Rendering Subsystem Description

TextureCache

The TextureCache system deals with unloading texture resources. It is intended to be used on memory constrained systems, such as mobile platforms, to reduce the total memory footprint, although it is available on every platform. However, it is only initialized by default on iOS, Android and PS Vita platforms, during the implicit creation of the TextureManager object, inside HAL::InitHAL. The TextureCache is only applicable on images whose image data is smaller than its texture data, meaning compressed images that must be decoded into uncompressed RGBA color data to be used by the GPU. These include PNG, JPEG and Flash-internal image formats. It does not apply to images that are compressed and can be used by the GPU directly, or images that are uncompressed – these data for these images is automatically unloaded once their texture data is copied from the image.

If the TextureManager is being allocated and passed into HALInitParams, it takes a TextureCache as the last parameter of its constructor. Only one implementation of the TextureCache is provided, named TextureCacheGeneric, however the user may create a derived TextureCache implementation. If this is the case, the TextureManager must be allocated and passed a derived TextureCache instance, and then the TextureManager must be passed into the InitHAL via the HALInitParams.

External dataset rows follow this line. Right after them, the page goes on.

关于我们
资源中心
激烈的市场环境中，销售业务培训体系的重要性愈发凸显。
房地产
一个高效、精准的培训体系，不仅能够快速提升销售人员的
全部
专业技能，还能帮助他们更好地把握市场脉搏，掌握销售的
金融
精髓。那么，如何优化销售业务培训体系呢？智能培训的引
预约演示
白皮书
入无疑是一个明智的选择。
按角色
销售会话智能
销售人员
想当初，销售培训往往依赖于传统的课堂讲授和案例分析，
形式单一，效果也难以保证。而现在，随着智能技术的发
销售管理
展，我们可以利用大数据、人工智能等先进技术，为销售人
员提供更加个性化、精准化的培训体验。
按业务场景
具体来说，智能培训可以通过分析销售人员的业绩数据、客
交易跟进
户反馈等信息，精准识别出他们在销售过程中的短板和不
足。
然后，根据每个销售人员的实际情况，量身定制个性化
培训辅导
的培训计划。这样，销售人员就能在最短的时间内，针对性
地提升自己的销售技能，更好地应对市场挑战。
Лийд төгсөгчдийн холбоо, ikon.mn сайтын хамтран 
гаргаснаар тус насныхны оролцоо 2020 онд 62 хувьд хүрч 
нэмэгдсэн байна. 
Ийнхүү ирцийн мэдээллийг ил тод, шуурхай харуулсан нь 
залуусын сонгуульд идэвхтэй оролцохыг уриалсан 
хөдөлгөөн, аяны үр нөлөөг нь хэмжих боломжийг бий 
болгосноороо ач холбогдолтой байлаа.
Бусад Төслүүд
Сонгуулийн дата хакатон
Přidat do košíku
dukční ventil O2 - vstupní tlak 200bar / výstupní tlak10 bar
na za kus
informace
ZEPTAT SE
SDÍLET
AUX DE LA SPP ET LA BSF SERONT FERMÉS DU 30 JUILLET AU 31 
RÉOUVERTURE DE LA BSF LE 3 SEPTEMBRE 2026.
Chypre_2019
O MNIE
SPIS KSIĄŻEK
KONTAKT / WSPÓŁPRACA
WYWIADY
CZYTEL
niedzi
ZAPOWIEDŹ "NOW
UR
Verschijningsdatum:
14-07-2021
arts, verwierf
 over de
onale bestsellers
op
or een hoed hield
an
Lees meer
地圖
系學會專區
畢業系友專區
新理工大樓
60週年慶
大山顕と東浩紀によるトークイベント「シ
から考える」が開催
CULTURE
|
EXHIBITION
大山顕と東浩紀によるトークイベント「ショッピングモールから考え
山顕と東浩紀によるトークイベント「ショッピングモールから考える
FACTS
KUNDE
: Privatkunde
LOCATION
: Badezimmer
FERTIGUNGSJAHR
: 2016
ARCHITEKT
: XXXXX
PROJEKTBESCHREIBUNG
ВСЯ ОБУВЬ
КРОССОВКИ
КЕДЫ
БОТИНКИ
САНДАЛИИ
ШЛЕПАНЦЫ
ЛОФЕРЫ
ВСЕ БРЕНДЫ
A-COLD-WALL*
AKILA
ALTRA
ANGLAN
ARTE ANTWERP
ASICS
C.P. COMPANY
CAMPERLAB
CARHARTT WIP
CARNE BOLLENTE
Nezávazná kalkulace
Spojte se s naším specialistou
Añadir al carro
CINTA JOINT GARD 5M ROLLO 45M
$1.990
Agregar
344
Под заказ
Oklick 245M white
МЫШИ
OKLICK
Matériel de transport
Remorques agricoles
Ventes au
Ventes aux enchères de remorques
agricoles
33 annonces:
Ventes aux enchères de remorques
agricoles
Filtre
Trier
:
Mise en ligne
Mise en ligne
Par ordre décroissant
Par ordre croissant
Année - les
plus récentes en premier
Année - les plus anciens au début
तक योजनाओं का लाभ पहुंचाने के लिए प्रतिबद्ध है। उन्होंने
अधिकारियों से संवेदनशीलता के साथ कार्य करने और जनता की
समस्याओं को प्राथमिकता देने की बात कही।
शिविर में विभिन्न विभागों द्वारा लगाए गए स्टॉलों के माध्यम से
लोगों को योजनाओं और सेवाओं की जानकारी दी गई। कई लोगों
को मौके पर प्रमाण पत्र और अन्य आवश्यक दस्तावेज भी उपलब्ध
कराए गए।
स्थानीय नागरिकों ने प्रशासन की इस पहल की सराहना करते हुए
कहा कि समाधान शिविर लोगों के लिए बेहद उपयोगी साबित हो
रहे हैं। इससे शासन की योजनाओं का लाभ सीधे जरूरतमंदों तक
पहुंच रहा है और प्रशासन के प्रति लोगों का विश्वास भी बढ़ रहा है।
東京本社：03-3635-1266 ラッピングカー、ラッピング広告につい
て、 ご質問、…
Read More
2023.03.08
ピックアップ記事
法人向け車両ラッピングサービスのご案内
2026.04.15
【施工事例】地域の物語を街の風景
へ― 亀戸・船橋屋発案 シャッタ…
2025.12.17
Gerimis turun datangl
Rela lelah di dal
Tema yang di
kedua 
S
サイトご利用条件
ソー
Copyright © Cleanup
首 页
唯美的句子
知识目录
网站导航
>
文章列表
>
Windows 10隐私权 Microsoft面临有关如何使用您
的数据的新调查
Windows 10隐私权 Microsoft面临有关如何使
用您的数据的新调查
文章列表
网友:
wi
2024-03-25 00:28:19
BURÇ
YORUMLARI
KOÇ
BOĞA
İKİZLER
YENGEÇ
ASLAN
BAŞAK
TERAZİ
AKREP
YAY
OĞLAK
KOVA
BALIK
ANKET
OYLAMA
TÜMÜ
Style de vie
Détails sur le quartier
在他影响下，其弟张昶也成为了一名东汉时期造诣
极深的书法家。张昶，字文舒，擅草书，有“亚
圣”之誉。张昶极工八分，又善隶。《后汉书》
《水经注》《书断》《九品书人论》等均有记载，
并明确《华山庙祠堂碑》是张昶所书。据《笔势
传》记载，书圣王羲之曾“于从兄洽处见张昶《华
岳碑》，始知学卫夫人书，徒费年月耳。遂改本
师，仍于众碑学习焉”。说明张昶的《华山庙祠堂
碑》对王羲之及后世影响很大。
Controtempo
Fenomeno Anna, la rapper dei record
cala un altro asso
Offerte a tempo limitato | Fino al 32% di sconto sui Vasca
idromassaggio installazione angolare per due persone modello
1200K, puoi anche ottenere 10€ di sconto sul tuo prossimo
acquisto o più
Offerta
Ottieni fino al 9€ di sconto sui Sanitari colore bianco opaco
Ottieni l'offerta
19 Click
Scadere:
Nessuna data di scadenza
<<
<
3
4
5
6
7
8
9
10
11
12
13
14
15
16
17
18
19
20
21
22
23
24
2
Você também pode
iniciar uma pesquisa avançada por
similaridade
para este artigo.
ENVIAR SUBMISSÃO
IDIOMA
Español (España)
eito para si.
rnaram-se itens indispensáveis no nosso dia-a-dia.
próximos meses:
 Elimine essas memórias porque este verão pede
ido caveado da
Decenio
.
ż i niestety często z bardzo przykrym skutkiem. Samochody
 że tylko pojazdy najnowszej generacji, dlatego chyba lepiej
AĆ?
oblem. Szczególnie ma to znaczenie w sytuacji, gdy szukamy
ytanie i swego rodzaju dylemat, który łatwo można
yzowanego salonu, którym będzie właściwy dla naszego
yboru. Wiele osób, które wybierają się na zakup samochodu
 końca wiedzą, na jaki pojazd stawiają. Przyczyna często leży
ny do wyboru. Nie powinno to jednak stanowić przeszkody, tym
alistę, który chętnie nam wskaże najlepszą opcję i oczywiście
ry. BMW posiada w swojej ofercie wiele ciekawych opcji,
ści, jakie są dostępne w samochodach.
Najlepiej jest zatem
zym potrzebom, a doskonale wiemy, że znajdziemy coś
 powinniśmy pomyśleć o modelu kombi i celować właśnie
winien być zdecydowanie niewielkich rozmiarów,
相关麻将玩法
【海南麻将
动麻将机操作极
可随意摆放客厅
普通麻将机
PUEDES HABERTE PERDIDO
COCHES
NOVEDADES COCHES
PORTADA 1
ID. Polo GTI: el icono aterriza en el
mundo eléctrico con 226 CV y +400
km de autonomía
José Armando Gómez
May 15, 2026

The generic implementation of TextureCache employs a simple LRU strategy for evicting textures from memory. It will not attempt to evict any textures until a threshold of applicable textures are allocated. Once the threshold has been reached (8MB by default), it will attempt to evict LRU texture, until it is under the limit again. If the limit cannot be achieved, because more than threshold of texture memory is used in a single frame, then a warning is emitted. The limit is adjustable at runtime, using the SetLimitSize function of the TextureCache. The system will never evict textures that are required for proper rendering.